What to produce:
When you reach the line with "For every layout" in the data below, begin printing lines exactly, and stop once the line with "Page size: 1241x1754." has been printed.

Records drawn from a dataset:
=== Begin Enclosure ===
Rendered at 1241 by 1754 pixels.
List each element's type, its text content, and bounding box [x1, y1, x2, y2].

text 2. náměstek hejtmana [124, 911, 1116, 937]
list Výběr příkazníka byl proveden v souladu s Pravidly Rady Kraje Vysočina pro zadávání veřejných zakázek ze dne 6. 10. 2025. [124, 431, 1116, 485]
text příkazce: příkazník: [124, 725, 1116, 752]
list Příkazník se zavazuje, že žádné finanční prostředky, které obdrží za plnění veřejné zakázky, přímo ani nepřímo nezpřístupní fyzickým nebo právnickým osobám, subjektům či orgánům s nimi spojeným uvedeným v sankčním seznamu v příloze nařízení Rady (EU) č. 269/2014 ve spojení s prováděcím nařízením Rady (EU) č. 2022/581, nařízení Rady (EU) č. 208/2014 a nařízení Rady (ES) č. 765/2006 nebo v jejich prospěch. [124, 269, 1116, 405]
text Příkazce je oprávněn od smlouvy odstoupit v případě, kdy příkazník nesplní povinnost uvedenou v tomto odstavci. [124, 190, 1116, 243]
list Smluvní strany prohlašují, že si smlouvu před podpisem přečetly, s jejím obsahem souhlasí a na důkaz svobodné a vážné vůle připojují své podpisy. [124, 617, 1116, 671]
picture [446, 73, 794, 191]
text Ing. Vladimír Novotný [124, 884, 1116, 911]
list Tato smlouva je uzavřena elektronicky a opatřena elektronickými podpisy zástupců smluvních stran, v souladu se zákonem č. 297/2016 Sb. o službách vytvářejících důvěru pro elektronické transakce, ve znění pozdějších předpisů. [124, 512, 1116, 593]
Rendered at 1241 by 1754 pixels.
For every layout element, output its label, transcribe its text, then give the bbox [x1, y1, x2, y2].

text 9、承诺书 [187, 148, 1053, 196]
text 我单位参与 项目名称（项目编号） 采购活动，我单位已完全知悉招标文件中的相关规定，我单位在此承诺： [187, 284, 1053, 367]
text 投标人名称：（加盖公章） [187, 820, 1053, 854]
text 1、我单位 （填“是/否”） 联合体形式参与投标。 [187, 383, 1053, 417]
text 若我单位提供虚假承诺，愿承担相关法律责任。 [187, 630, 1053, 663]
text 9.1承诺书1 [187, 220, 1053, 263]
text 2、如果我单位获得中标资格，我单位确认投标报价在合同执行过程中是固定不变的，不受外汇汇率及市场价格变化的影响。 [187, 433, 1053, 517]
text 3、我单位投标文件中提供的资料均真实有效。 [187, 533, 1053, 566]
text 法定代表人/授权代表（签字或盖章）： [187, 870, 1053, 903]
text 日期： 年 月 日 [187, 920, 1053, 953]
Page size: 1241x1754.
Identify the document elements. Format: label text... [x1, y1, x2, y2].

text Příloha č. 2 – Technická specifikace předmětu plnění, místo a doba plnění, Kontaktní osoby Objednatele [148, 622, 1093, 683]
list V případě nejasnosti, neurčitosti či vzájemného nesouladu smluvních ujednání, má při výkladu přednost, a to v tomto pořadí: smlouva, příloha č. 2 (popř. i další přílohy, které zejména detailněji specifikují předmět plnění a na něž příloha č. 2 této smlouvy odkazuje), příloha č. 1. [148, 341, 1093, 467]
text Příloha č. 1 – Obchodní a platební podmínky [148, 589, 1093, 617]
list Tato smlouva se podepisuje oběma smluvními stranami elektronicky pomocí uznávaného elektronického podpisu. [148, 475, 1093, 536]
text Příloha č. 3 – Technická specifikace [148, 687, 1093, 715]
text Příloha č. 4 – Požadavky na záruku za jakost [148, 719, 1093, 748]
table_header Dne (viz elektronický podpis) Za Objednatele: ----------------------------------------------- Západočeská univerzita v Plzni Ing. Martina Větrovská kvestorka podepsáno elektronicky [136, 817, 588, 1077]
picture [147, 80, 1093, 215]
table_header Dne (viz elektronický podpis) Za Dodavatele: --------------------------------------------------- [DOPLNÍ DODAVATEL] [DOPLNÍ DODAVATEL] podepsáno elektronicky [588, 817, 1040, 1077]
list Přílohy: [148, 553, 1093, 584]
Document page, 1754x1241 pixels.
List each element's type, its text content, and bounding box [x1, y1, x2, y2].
=== End Enclosure ===
Result of this task:
For every layout element, output its label, transcribe its text, then give the bbox [x1, y1, x2, y2].

text 9、承诺书 [187, 148, 1053, 196]
text 我单位参与 项目名称（项目编号） 采购活动，我单位已完全知悉招标文件中的相关规定，我单位在此承诺： [187, 284, 1053, 367]
text 投标人名称：（加盖公章） [187, 820, 1053, 854]
text 1、我单位 （填“是/否”） 联合体形式参与投标。 [187, 383, 1053, 417]
text 若我单位提供虚假承诺，愿承担相关法律责任。 [187, 630, 1053, 663]
text 9.1承诺书1 [187, 220, 1053, 263]
text 2、如果我单位获得中标资格，我单位确认投标报价在合同执行过程中是固定不变的，不受外汇汇率及市场价格变化的影响。 [187, 433, 1053, 517]
text 3、我单位投标文件中提供的资料均真实有效。 [187, 533, 1053, 566]
text 法定代表人/授权代表（签字或盖章）： [187, 870, 1053, 903]
text 日期： 年 月 日 [187, 920, 1053, 953]
Page size: 1241x1754.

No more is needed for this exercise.